EXTRACTED TEXT:

• • • • • • •

The `r nrow(mtcars)` syntax inside the prose runs an R expression and splices the result into the text. It’s how you keep numbers in your prose in sync with the data:

The dataset has `r nrow(mtcars)` rows and
`r ncol(mtcars)` columns. The mean MPG is
`r round(mean(mtcars$mpg), 1)`.

When this knits, it produces:

The dataset has 32 rows and 11 columns. The mean MPG is 20.1.

If the data changes, the numbers change. No manual edits.

Output formats

The output: line in the YAML header picks the format. Common ones:

output: html_document
output: pdf_document    # requires LaTeX (TinyTeX is easiest: tinytex::install_tinytex())
output: word_document

You can also customize the HTML output:

output:
  html_document:
    toc: true
    toc_float: true
    code_folding: show
    theme: cosmo
    df_print: paged
  • toc: true — generate a table of contents from your headings.

• • • • • • •

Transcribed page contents
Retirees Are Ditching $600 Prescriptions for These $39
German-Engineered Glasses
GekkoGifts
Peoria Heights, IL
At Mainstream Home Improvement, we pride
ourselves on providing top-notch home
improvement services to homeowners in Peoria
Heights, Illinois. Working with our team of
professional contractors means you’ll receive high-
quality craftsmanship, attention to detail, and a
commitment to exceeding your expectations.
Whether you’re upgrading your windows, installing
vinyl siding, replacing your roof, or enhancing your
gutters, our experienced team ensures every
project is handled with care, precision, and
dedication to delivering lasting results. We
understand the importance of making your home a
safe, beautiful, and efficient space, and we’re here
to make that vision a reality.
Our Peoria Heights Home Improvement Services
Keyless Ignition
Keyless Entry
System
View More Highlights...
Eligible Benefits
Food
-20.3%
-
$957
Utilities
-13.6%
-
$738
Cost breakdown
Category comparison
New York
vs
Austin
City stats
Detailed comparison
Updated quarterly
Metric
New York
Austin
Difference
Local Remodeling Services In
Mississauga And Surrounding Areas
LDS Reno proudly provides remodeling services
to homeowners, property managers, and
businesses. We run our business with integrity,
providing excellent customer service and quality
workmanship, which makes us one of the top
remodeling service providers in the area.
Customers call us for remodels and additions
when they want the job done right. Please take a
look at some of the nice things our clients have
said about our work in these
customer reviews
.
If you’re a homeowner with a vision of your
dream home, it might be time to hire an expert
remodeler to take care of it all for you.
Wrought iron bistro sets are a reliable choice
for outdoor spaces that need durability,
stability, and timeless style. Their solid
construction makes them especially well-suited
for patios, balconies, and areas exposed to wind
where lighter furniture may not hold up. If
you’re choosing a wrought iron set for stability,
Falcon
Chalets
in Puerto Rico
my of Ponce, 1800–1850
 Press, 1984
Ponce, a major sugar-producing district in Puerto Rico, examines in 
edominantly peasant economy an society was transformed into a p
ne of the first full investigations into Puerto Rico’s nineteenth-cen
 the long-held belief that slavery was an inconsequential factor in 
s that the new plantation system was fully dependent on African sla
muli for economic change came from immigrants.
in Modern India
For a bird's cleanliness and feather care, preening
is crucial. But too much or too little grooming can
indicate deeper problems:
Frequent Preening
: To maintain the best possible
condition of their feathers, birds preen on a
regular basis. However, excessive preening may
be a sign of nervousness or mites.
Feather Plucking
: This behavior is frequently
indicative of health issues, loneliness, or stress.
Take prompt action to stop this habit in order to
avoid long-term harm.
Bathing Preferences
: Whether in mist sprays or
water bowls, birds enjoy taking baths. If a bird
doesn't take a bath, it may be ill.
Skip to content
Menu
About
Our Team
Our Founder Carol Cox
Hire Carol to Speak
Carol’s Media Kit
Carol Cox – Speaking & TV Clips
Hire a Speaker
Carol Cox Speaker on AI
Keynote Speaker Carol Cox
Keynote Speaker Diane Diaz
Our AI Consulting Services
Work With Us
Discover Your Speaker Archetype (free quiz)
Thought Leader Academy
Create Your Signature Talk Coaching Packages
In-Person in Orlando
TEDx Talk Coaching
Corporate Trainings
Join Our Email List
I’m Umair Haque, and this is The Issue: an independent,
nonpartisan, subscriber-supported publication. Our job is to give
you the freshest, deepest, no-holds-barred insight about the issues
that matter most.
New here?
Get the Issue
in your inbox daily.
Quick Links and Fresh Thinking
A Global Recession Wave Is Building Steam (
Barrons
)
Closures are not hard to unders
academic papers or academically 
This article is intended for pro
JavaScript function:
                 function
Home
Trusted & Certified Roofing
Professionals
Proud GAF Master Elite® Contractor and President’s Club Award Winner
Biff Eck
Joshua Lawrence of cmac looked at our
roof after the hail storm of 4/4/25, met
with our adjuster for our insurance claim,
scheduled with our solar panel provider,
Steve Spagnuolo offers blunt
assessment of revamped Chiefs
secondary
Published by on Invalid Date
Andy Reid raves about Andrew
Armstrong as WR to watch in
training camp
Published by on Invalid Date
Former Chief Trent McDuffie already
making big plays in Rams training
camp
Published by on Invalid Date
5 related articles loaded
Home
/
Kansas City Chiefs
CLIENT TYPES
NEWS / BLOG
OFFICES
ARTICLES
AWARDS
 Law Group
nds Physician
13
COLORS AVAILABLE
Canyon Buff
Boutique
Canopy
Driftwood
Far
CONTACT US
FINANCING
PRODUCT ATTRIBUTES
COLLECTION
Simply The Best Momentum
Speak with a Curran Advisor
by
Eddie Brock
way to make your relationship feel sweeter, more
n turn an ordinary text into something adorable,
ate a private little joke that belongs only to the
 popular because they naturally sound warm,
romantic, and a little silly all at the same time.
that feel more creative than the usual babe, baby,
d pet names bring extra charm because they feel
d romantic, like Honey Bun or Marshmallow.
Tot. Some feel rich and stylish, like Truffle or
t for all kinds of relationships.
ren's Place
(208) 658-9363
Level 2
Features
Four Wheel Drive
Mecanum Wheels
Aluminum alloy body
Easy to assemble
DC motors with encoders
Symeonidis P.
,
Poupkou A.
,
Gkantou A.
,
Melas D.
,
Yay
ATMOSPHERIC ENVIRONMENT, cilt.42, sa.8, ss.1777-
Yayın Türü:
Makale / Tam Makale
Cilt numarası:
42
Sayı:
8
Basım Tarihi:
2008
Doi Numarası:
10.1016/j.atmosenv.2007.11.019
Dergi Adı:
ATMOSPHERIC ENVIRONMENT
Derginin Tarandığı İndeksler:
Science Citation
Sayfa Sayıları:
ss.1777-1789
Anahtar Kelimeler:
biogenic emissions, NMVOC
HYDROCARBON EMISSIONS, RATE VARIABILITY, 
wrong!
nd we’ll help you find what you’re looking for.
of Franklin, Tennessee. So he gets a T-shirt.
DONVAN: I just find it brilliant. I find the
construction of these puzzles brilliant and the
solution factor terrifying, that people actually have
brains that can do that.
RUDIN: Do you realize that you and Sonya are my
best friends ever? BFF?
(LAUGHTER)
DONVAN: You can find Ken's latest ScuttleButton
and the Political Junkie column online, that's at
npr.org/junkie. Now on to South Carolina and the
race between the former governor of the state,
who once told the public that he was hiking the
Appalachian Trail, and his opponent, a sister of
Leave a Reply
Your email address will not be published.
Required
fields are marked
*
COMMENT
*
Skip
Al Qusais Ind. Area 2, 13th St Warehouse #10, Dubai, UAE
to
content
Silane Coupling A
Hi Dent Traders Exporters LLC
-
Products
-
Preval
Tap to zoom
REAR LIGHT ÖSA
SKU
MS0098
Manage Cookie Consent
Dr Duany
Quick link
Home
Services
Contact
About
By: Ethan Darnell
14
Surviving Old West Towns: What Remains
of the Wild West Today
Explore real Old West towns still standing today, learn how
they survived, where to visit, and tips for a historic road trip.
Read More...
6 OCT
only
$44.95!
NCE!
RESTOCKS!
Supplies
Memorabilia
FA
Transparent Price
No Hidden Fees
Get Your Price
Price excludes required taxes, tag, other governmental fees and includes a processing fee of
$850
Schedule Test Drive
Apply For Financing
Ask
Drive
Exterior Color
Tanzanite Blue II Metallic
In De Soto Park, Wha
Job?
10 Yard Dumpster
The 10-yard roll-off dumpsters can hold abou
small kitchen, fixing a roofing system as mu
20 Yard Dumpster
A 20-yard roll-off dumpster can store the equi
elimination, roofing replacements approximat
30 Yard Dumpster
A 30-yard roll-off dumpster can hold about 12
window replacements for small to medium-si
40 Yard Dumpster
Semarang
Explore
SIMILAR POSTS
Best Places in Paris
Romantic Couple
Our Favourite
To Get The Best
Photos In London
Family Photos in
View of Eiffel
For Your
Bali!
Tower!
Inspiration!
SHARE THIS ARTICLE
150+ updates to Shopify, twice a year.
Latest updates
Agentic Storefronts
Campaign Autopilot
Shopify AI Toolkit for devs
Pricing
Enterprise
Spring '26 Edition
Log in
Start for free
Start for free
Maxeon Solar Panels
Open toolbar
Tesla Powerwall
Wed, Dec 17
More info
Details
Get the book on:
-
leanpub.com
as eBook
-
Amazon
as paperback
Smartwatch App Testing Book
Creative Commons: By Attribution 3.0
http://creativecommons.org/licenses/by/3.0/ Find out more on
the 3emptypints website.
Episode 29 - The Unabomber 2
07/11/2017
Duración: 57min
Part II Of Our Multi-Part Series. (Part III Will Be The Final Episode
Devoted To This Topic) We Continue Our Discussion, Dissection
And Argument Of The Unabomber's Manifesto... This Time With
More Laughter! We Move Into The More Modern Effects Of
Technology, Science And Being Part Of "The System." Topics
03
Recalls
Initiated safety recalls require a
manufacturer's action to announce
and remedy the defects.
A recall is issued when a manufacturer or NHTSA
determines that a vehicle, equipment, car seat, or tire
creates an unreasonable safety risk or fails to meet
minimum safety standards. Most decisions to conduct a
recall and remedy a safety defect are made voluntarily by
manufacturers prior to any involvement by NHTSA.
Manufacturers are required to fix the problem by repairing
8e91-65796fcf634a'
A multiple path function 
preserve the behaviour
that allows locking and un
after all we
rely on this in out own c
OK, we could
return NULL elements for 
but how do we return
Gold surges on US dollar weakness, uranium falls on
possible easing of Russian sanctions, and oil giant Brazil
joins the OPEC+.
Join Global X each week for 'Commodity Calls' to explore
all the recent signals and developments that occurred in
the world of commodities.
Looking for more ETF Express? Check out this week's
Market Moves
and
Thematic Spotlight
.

• • • • • • •

EXERCISE SET:
a: Answer these from the excerpt on inline R code:
(i) What mean MPG does the knitted sample sentence report?
(ii) What does the output: line in the YAML header pick?
(iii) What does toc: true generate?
b: Translate this sentence from the excerpt on inline R code into Spanish: "If the data changes, the numbers change."
The entries are separate material that stands apart from the excerpt on inline R code.

SOLUTIONS PER TASK:
a:
(i) 20.1
(ii) The format.
(iii) A table of contents from your headings.

b: Si los datos cambian, los números cambian.